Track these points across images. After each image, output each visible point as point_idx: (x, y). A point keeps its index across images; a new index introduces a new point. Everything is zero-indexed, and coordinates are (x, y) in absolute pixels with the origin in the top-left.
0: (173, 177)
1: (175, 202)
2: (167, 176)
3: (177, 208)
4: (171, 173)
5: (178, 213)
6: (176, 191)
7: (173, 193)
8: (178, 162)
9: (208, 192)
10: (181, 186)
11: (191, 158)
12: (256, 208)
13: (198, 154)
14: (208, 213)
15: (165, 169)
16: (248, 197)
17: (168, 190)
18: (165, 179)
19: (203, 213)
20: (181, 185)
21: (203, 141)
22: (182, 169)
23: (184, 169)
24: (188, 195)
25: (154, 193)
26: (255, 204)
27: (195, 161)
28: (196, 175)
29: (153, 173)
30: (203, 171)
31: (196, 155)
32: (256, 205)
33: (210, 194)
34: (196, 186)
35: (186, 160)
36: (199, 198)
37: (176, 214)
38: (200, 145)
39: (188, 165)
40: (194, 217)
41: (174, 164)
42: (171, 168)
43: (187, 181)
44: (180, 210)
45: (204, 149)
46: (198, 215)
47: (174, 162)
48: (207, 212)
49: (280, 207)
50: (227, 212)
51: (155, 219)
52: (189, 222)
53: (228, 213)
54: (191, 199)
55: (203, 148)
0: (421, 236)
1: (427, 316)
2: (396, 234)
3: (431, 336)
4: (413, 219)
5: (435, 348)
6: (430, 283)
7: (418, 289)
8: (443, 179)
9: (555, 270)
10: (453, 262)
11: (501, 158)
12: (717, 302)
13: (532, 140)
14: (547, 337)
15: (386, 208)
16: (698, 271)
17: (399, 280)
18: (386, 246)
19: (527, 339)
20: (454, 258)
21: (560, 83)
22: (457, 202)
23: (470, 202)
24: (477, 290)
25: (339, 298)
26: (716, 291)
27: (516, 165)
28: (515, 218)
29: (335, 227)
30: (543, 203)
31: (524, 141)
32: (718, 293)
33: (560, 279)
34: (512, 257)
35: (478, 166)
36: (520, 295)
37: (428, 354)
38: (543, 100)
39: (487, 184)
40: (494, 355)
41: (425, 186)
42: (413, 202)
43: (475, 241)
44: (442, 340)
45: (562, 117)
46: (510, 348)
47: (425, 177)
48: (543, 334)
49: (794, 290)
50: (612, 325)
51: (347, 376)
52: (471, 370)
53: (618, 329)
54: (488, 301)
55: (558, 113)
· · · · ·
### [WORK INSTRUCTION]
Count the lines above that contain the string "image", and reply with only that number.

### [FINAL ANSWER]
1